WHAT YOU WILL DO: In every entry below, change each "scientific name" to "binomial name" and copy all the other lines as they are. Leave the pictures out.

** BEGIN **

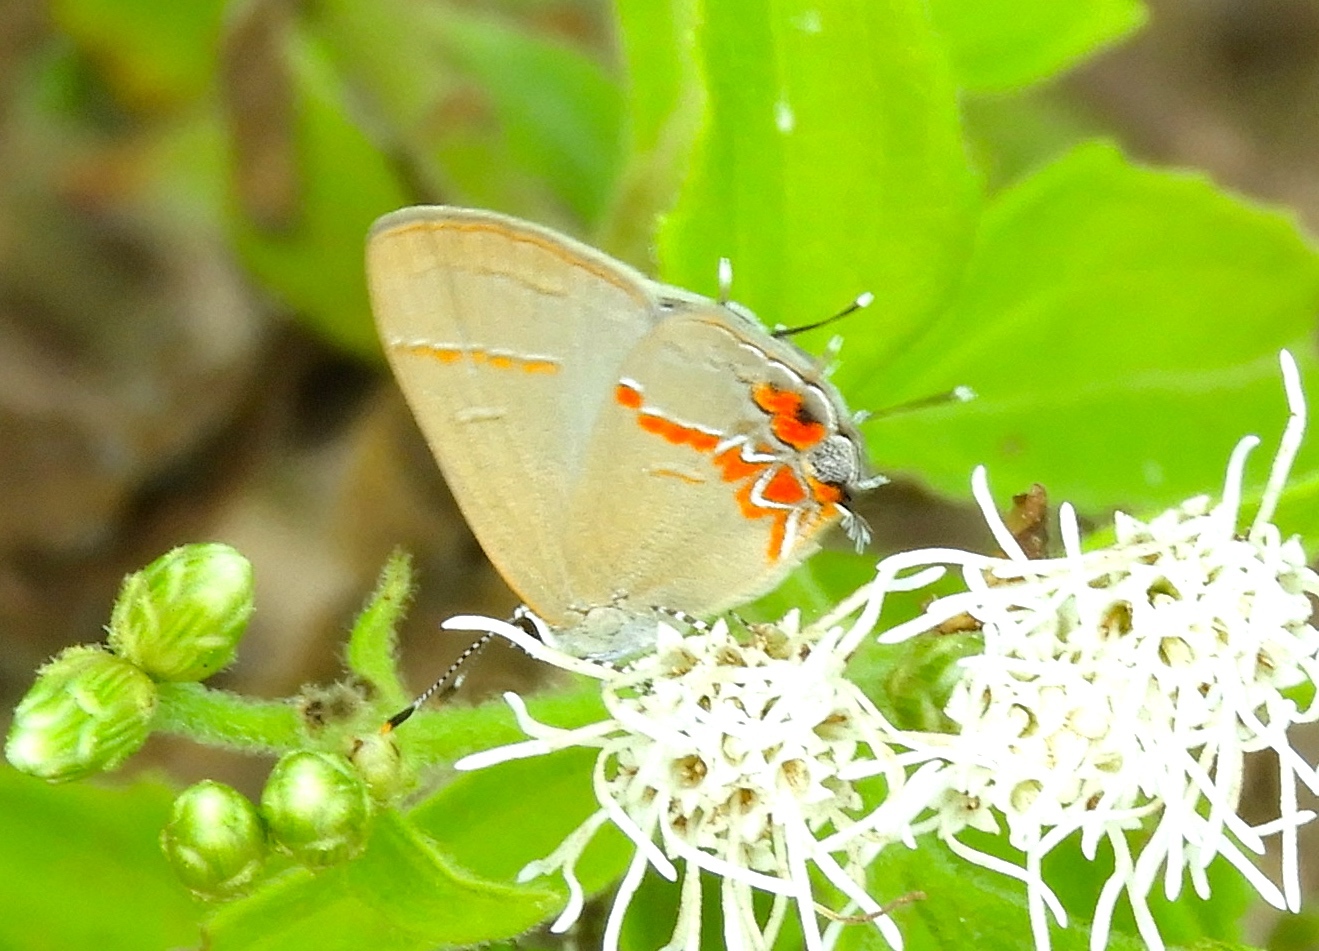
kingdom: Animalia
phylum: Arthropoda
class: Insecta
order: Lepidoptera
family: Lycaenidae
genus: Calycopis
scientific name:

** END **

WRITTEN RESPONSE:
kingdom: Animalia
phylum: Arthropoda
class: Insecta
order: Lepidoptera
family: Lycaenidae
genus: Calycopis
binomial name:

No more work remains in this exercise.